Records from a collection:
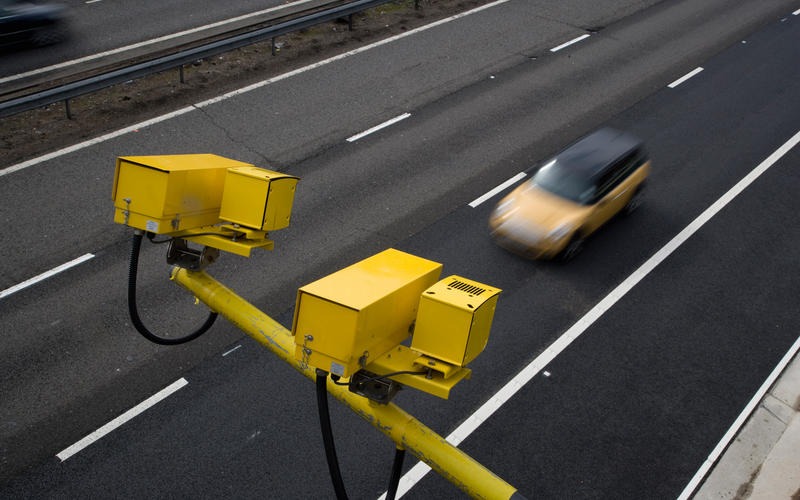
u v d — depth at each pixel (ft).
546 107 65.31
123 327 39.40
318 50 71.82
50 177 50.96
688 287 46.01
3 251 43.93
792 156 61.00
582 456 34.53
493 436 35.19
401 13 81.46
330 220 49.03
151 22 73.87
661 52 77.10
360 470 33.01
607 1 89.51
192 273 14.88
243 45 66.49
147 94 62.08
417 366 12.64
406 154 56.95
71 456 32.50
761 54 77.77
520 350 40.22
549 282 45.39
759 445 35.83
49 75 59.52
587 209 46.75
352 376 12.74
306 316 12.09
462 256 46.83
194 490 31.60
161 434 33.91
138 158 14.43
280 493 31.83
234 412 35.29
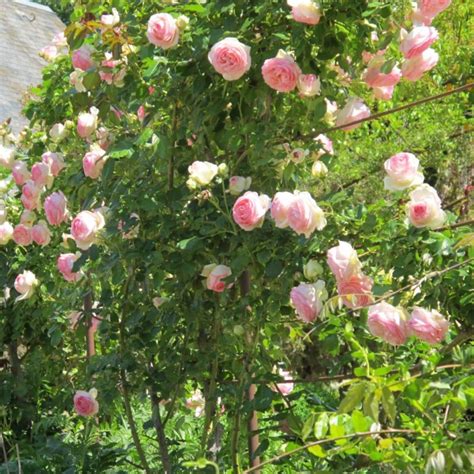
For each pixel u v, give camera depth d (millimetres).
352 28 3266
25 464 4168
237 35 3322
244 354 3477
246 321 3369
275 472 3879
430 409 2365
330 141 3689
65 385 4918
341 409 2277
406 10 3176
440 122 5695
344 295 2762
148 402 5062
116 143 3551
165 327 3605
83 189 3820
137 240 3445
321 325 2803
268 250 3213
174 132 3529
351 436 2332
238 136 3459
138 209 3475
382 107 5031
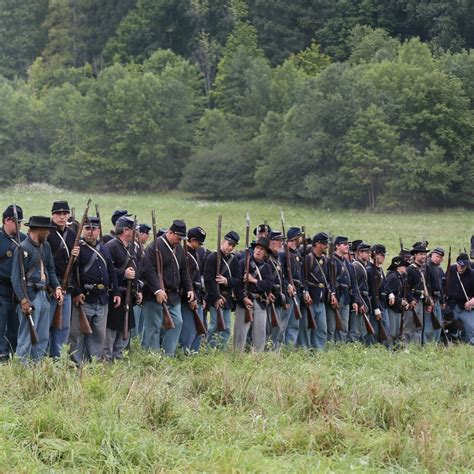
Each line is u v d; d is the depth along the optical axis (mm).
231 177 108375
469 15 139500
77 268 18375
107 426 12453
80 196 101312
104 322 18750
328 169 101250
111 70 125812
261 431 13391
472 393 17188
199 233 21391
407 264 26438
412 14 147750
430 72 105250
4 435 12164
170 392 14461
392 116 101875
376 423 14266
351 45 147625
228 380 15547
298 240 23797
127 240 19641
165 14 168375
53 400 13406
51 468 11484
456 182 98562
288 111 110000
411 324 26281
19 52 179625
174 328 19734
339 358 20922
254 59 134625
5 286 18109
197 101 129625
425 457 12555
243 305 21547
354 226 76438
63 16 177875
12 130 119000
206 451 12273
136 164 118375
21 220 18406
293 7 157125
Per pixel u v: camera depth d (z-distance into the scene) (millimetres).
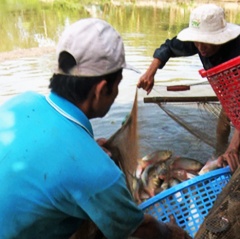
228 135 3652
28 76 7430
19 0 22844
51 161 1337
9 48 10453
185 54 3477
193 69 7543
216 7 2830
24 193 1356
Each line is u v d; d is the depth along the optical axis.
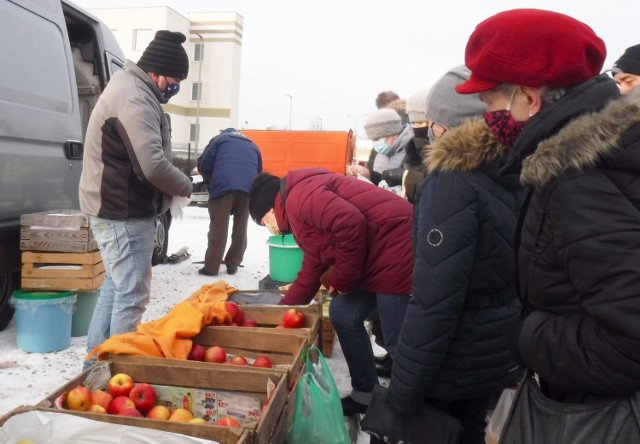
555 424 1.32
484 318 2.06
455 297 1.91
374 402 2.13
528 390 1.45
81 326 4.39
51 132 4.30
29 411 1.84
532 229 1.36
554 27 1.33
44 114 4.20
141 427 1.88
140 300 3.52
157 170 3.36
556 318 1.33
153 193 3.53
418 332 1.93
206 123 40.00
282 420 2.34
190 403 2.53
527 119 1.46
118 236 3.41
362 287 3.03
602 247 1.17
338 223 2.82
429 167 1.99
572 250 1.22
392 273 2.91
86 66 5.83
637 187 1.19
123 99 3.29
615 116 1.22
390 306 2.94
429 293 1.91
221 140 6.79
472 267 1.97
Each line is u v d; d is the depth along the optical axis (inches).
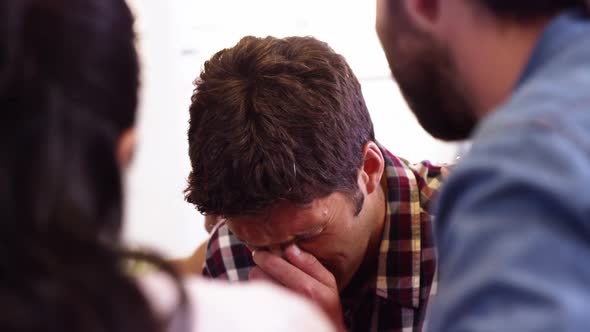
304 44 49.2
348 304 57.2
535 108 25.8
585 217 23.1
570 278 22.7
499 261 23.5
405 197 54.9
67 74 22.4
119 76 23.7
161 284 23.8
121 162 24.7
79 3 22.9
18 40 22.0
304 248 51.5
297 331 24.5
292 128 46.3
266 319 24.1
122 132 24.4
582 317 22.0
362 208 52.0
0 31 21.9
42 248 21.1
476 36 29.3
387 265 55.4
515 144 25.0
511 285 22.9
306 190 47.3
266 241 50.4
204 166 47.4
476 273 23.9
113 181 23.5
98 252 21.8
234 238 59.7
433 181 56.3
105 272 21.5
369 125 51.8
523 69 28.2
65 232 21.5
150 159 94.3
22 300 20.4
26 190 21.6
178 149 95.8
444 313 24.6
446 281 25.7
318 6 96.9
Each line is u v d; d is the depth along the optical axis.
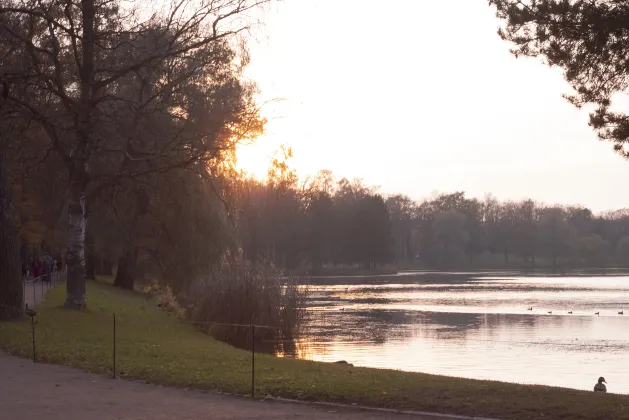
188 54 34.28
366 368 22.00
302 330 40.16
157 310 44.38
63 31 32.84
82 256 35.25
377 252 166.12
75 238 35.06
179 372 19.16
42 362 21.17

● **Activity**
Repeat exactly the lines above, from the line that contains "430 409 2365" down through the line that contains "63 31 32.84". Include both of those lines and none of the pictures.

● **Task result**
430 409 2365
330 141 3689
65 385 4918
341 409 2277
406 10 3176
440 122 5695
344 295 2762
148 402 5062
116 143 3551
165 327 3605
83 189 3820
137 240 3445
321 325 2803
268 250 3213
174 132 3529
351 436 2332
238 136 3459
138 209 3475
382 107 5031
Each line is u v d; d is the depth along the optical axis (mm).
231 177 108375
469 15 139500
77 268 18375
107 426 12453
80 196 101312
104 322 18750
328 169 101250
111 70 125812
261 431 13391
472 393 17188
199 233 21391
407 264 26438
412 14 147750
430 72 105250
4 435 12164
170 392 14461
392 116 101875
376 423 14266
351 45 147625
228 380 15547
298 240 23797
127 240 19641
165 14 168375
53 400 13406
51 468 11484
456 182 98562
288 111 110000
411 324 26281
19 52 179625
174 328 19734
339 358 20922
254 59 134625
5 286 18109
197 101 129625
425 457 12555
243 305 21547
354 226 76438
63 16 177875
12 130 119000
206 451 12273
136 164 118375
21 220 18406
293 7 157125
Per pixel u v: camera depth d (z-distance into the scene) (millimetres).
228 135 3652
28 76 7430
19 0 22844
51 161 1337
9 48 10453
185 54 3477
193 69 7543
216 7 2830
24 193 1356
Each line is u v d; d is the depth along the optical axis.
555 424 1.32
484 318 2.06
455 297 1.91
374 402 2.13
528 390 1.45
81 326 4.39
51 132 4.30
29 411 1.84
532 229 1.36
554 27 1.33
44 114 4.20
141 427 1.88
140 300 3.52
157 170 3.36
556 318 1.33
153 193 3.53
418 332 1.93
206 123 40.00
282 420 2.34
190 403 2.53
527 119 1.46
118 236 3.41
362 287 3.03
602 247 1.17
338 223 2.82
429 167 1.99
572 250 1.22
392 273 2.91
86 66 5.83
637 187 1.19
123 99 3.29
615 116 1.22
390 306 2.94
429 293 1.91
221 140 6.79
472 267 1.97
Each line is u v d; d is the depth along the optical axis (inches).
304 44 49.2
348 304 57.2
535 108 25.8
585 217 23.1
570 278 22.7
499 261 23.5
405 197 54.9
67 74 22.4
119 76 23.7
161 284 23.8
121 162 24.7
79 3 22.9
18 40 22.0
304 248 51.5
297 331 24.5
292 128 46.3
266 319 24.1
122 132 24.4
582 317 22.0
362 208 52.0
0 31 21.9
42 248 21.1
476 36 29.3
387 265 55.4
515 144 25.0
511 285 22.9
306 190 47.3
266 241 50.4
204 166 47.4
476 273 23.9
113 181 23.5
98 252 21.8
234 238 59.7
433 181 56.3
105 272 21.5
369 125 51.8
523 69 28.2
65 232 21.5
150 159 94.3
22 300 20.4
26 190 21.6
178 149 95.8
444 313 24.6
446 281 25.7
318 6 96.9
Each line is u v d; d is the depth along the optical axis.
188 54 34.28
366 368 22.00
302 330 40.16
157 310 44.38
63 31 32.84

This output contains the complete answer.